Conservation of Native Pollinators on Golf Courses

Golf courses contain large areas that remain out-of-play and often unmanaged, providing habitat for plants and insects. These areas can be valuable for restoring populations of wildlife that help pollinate the surrounding plant life. The United States Golf Association is providing education to course managers and golfers about native pollinators, including native bees, butterflies, and moths that have been on the decline in the last twenty years.

With help from the U.S. Department of Agriculture Bee Biology and Systematics Laboratory, the USGA funded a three-year project in 1997 with The Xerces Society to study the conservation of native pollinators, especially of bees, on golf courses. The published guidelines, Making Room for Native Pollinators: How to Create Habitat for Pollinator Insects on Golf Courses were prepared because of that project. The guidelines illustrate that simple changes to the environment of golf courses can have great benefits for wildlife. A flower-rich habitat for bees may also become home to hummingbirds, butterflies, beetles, or flower flies, and diverse habitats will attract other animals and birds. Some of the insects attracted, such as solitary-nesting wasp species, prey on cutworms that infest golf courses.

These golf course habitat areas for plants and insects also offer educational possibilities, not just for the golfers but also for local schools and communities who can learn about practical conservation techniques and witness first-hand their benefits. Conservation of native bees and plants is a valuable way in which golf courses can contribute to a healthier environment, and is a simple task to integrate into the management of a course.

Recently, the USGA, along with Syngenta and the University of Kentucky Nursery Endowment Fund, are supporting the first use of a program called Operation Pollinator on North American golf courses. "Bees are really critical for food supply," said Daniel Potter, professor of entomology at the University of Kentucky (UK). Hence, there is an urgent need to cultivate spaces that are friendly to bees and butterflies. Emily Dobbs, a UK graduate student in entomology, began the project in 2011 to produce mixes of wildflowers that would attract bees and butterflies. Then, she planted them on six Lexington golf courses.
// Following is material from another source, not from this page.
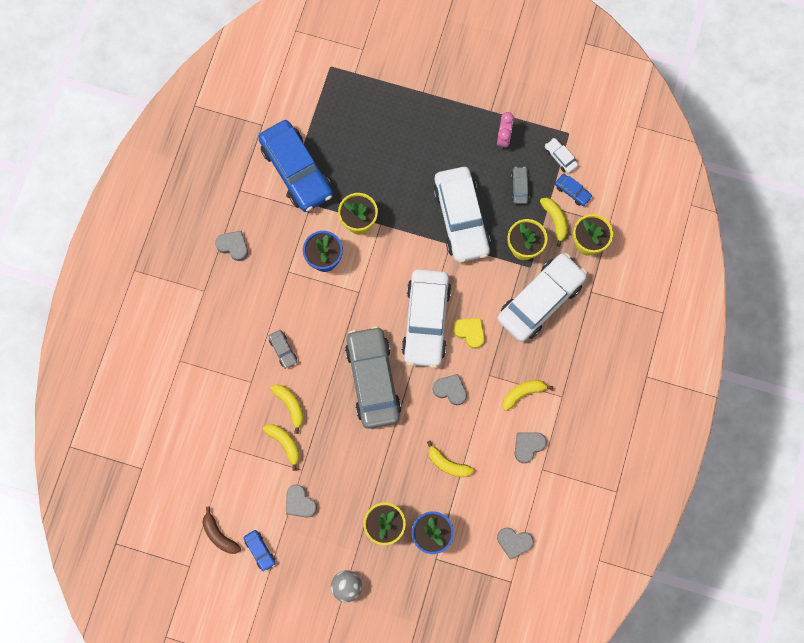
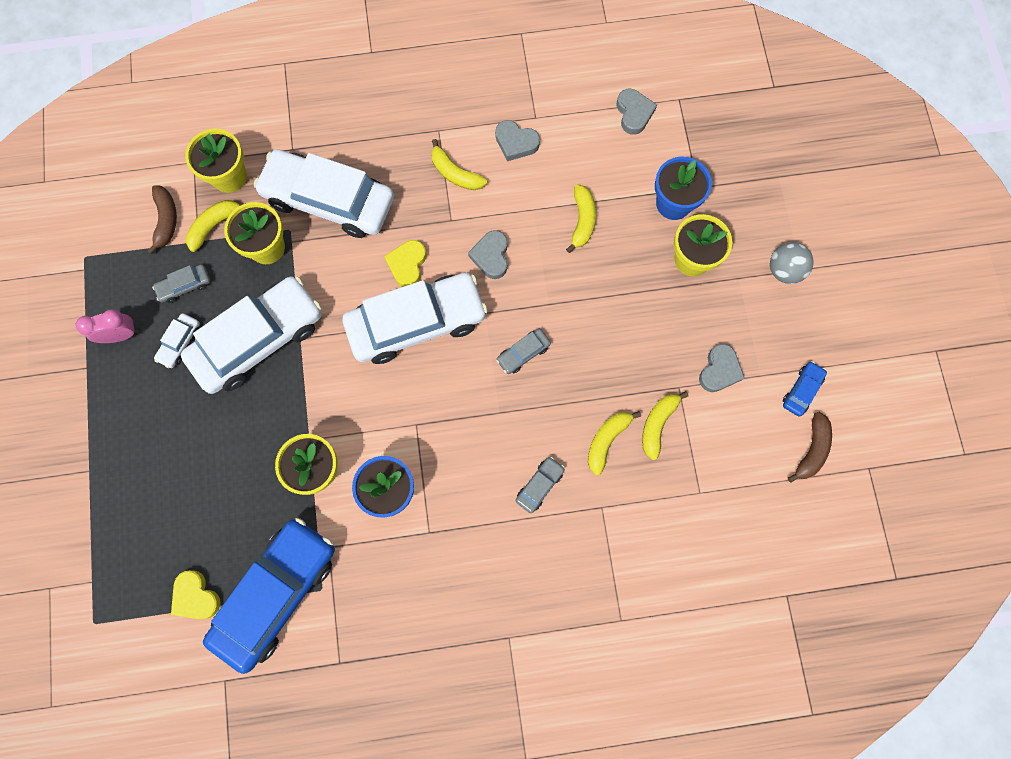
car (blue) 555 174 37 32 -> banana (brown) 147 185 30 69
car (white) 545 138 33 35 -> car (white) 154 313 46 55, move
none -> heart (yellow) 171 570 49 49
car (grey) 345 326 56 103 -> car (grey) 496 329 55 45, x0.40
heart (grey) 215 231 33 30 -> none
"You can't just go out in a field and start throwing seeds around," Potter said. The plots are 20 feet by 200 feet for each of the golf courses. Of the three seed mixes developed, Dobbs said one is for butterflies, two are for bees, and one is a fallow plot that serves as a control. Consisting of perennial plants, the seed mix is designed to provide visual interest for all seasons. "There's an opportunity to create a sanctuary here," Dobbs explained. She is using different techniques to measure success, including the number of blooms, "bee bowl" trapping in bright plastic bowls with soapy water, and butterfly nets.

Initiated by the Syngenta Company, Operation Pollinator projects began in Great Britain. The idea is to provide scattered plantings for bees and butterflies to gather pollen and nectar. For North America, "The possibilities for other pollinator gardens are nearly endless — on horse farms, school grounds, private homes, and even neighborhood parkland," Dobbs said. For now, Potter suggested, "The golf course can become an urban sanctuary."

Bee nesting blocks can be made from blocks of water-resistant lumber at least 4 inches by 6 inches, or even 8 inches. Treated lumber and cedar should be avoided as the chemicals will affect the nests (from Making Room for Native Pollinators).

Additional Information:

Truman, Cheryl. "UK Student Plants Golf Course Gardens to Increase Bee, Butterfly Populations." (30 Apr. 2013): n. pag. The Lexington Herald-Leader. Web. 09 May 2013.

Shepherd, Matthew. 2002. Making Room for Native Pollinators: How to Create Habitat for Pollinator Insects on Golf Courses. Far Hill, New Jersey: United States Golf Association; and Portland, Oregon: Xerces Society. 30 pp.

Shepherd, Matthew; Vaughan, Mace; Black, Scott Hoffman. 2006. MAKING MORE ROOM A Companion to Making Room for Native Pollinators: Oregon’s Butterflies, Local Plants, and Extra Resources. Portland, Oregon: The Xerces Society for Invertebrate Conservation. 48 pp.